FAITH MATTERS: Hope Lutheran preps for Reformation Day

Most people naturally equate Oct. 31 with Halloween and a day to take the kids door-to-door and fill up with candy to keep the family dentist in business for another year.

But, few people know that October is much more than just a day for costumes and candy.  The origin of Halloween comes from what is observed on Nov. 1, namely All Saints Day, when the church pauses to thank God for the lives of His “saints,” who now rest with Him in heaven. Halloween literally means, “All Hallows Eve.”

For many of us in the church, Oct. 31 is a day in which we give thanks to God for one of His faithful servants, Dr. Martin Luther, who began what, over time, has become known as the Protestant Reformation. At Hope Lutheran Church, we will celebrate the Festival of the Reformation with services at 8 and 10:30 a.m. Sunday, Oct. 27, at 2001 N. Park Road. We also will join with five other Lutheran Church Missouri Synod congregations at 3:30 p.m. As we do this, we look forward to Reformation Day, Oct. 31, 2017, the 500th anniversary of the Reformation.

The goal of Luther and the other reformers of his day was not to form a new church body, much less one that bears Luther’s name. His goal was, as seen in the word, “reformation,” was to reform those primary teachings. At that time, the Roman Catholic church had strayed from what was taught in Scripture.

Foremost among those areas of difference that led to Luther’s actions as stated in the “Book of Concord” is that “we cannot obtain forgiveness of sins and righteousness before God based on our own merits, works or sanctifications, but we receive forgiveness of sin and become righteous before God by grace for Christ’s sake through faith.”  Basically, what was said then still holds today: We cannot buy or earn God’s forgiveness. In Luther’s day, the church was in the practice of selling what was known as an “indulgence,” payment given to the church for forgiveness. Today, that practice is carried out in various forms, as well as through the practice of “penance.” We need to draw comfort from God’s Word, as recorded by the prophet Jeremiah (31:34): “For I will forgive their sin, and I will remember it no more.” We see that God is the one who forgives, and for us to think or do anything else for that forgiveness is like looking at the cross and telling our Lord that what He did for us that Good Friday simply was not enough.

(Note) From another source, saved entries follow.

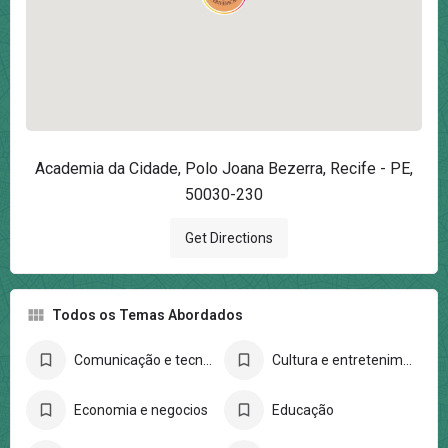
Academia da Cidade, Polo Joana Bezerra, Recife - PE,
50030-230
Get Directions
Todos os Temas Abordados
Comunicação e tecnologia
Cultura e entretenimento
Economia e negocios
Educação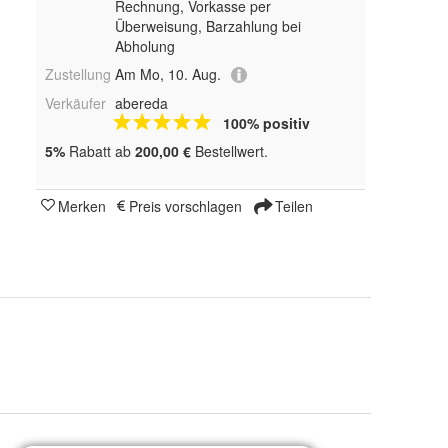
Rechnung, Vorkasse per
Überweisung, Barzahlung bei
Abholung
Zustellung
Am Mo, 10. Aug.
Verkäufer
abereda
100% positiv
5%
Rabatt ab
200,00 €
Bestellwert.
Merken
Preis vorschlagen
Teilen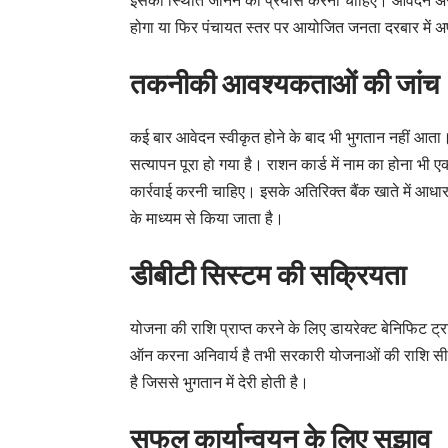
इसकी स्थिति जानने का प्रयास करना चाहिए। आवेदन अस्व
होगा या फिर पंचायत स्तर पर आयोजित जनता दरबार में 
तकनीकी आवश्यकताओं की जांच
कई बार आवेदन स्वीकृत होने के बाद भी भुगतान नहीं आ
सत्यापन पूरा हो गया है। राशन कार्ड में नाम का होना भी एक म
कार्रवाई करनी चाहिए। इसके अतिरिक्त बैंक खाते में आध
के माध्यम से किया जाता है।
डीबीटी सिस्टम की सक्रियता
योजना की राशि प्राप्त करने के लिए डायरेक्ट बेनिफिट ट्र
ऑन करना अनिवार्य है तभी सरकारी योजनाओं की राशि सीध
है जिससे भुगतान में देरी होती है।
सफल कार्यान्वयन के लिए सुझाव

There are many other areas which the early reformers of the church voiced their disagreement with the practice and belief at the time, but this is the most central teaching of Scripture and one that we in the Lutheran church today holds central to all that we believe, teach and confess.

Let me encourage you, this Reformation, to celebrate the gift of free grace that God offers to each of us and to give thanks to God for the work of all the early reformers in the church who labored and even gave their lives that the message of God’s unlimited, free and abounding love for us in Christ could and would be freely shared by all, because it is God’s desire that all people be saved and come to a knowledge of the truth.